Antisocial behaviour includes:
- causing a nuisance to your neighbours
- threatening your landlord's staff or contractors
- using your home for illegal purposes, such as drug dealing
- being convicted of a serious offence
- breaching a criminal behaviour order
You could be evicted because of the behaviour of your children or adults who live with you or visit you.
You can also be evicted if you or an adult living with you commits an offence during a riot anywhere in the UK.
Rules for eviction for antisocial behaviour
The council or housing association must follow certain rules to evict you. It should only use eviction as a last resort.
Normally the court looks at whether it is reasonable to evict you even if it has decided you have been involved in antisocial behaviour.

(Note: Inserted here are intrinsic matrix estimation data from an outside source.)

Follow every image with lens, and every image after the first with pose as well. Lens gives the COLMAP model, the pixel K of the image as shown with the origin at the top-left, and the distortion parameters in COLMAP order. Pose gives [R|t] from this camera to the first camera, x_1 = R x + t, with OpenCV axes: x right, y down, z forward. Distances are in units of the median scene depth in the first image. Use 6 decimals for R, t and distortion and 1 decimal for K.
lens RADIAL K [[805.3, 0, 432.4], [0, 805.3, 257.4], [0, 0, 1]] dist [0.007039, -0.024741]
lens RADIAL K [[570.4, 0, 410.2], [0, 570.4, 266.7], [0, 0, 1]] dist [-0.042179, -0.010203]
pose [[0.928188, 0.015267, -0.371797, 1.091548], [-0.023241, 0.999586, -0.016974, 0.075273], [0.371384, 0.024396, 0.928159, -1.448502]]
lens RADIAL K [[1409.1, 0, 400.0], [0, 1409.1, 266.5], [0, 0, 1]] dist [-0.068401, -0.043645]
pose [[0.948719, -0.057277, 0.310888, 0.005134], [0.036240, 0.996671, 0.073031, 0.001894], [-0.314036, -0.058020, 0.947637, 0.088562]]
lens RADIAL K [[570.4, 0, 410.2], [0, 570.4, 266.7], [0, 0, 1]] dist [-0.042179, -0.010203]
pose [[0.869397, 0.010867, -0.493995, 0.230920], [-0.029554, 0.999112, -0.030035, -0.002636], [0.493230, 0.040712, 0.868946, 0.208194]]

The court could suspend an order to possess your home on the condition that the antisocial behaviour stops. But if the behaviour is serious and persistent it will usually decide to evict you.
If the antisocial behaviour has already been proved in another court, for example you have been convicted of a serious offence or breached a criminal behaviour order, the court may have no choice but to evict you.
Find out more about the eviction of:
- secure council tenants
- assured housing association tenants
- introductory council tenants
- housing association starter tenants
You can also be evicted from a temporary tenancy that was granted when you made a homelessness application.
Alternatives to eviction
Rather than trying to evict you, council and housing association landlords may take other steps first.
These include applying for a criminal behaviour order or asking the court to demote your tenancy. Your tenancy could be demoted for a year or longer.
While your tenancy is demoted, your landlord could evict you very easily if the antisocial behaviour continues.
Rehousing after eviction
You may find it difficult to be re-housed if you are evicted because of antisocial behaviour. The council could decide you made yourself intentionally homeless if you apply as homeless.
You could also be excluded from council waiting lists because of unacceptable behaviour.
Private landlords ask for a reference from your last landlord and might not accept you as a tenant if you've been evicted for antisocial behaviour.